非常にエキサイティングといえば、化石が発見された場所自体も驚くべきものだった。なんと、スイス東部・グラウビュンデン州境のアルプス山地、標高2800メートルの場所で見つかったのだ。日本で言えば長野県・八ヶ岳連峰の山頂で見つかったようなもの。いったいなぜ、こんな場所に?
この点についても前出のザンダー教授が説明しており、この一帯は、2億年ほど前は超大陸パンゲアを囲む海だったという。それがプレートテクトニクスにより押し上げられ、現在のようなアルプス山脈になったのだ。
もう一つ興味深い発見についてもザンダー教授は指摘していて、これまで大型の海竜類は深い海にしかいなかったとされてきたが、この発見場所は浅い海域と推測され、イクチオサウルスの生態について定説を覆すことになるかもしれないとのことだ。
■巨大な歯は伝説の魔物・リヴァイアサンのものだった?
ところで、皆さんはリヴァイアサン(あるいはレヴィアタン)という伝説上の海の魔物をご存知だろうか? 旧約聖書に登場する、海を支配する最強の獣とも悪魔とも呼ばれるモンスターだ。
津波などの海の災害の象徴とも、クジラやワニ、大蛇をモデルに想像されたものとも言われている。そして、今なお世界各地の海で存在が囁かれる海棲の未確認生物(シーサーペントなど)こそが、古代の人々が目撃したリヴァイアサンだとする声もある。
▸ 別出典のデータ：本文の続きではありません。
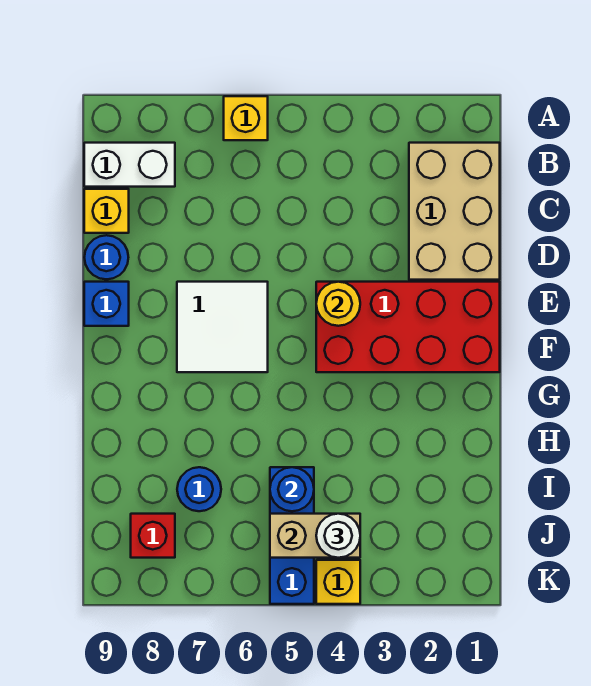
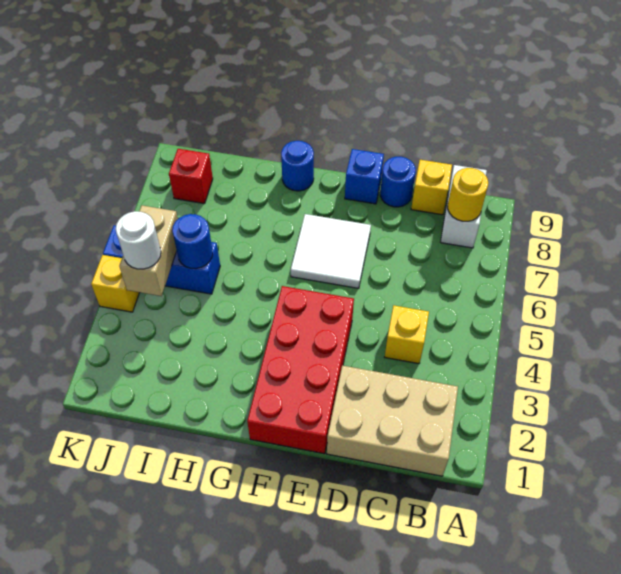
yellow 1x1 brick [224,96,268,140] -> yellow 1x1 brick moved to [385,305,429,364]
yellow 1x1 round brick [316,282,360,326] -> yellow 1x1 round brick moved to [448,168,488,221]
blue 1x1 round brick [177,467,221,511] -> blue 1x1 round brick moved to [281,141,314,191]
そこで気になるのが、今回発見された巨大イクチオサウルスの化石だ。昔から海棲型未確認生物の「正体」として、海竜類や首長竜(注3)の生き残りの可能性が指摘されてきた。また、有史時代に入ってからも恐竜と人類の共存を匂わす遺物が世界各地で見つかっている。それを考えると、今回見つかった巨大な歯を持つ、ビルと見まがうような巨体の魚竜と古代の人々が遭遇し「海の支配者、魔物だ」とリヴァイアサンに繋がるイメージを膨らませた──という筋立ても考えられるのではないだろうか? いずれにしても、ザンダー教授によれば、まだ氷河の下には無数の化石が眠っているというので、古生物史を覆すような大発見を期待したい。
注3:三畳紀後期から白亜紀にかけて繁栄した水棲爬虫類。代表的なものはプレシオサウルスやフタバスズキリュウ。大型の種では全長15メートルほど。イギリス・ネス湖の未確認生物、ネッシーの正体では? とされたこともある。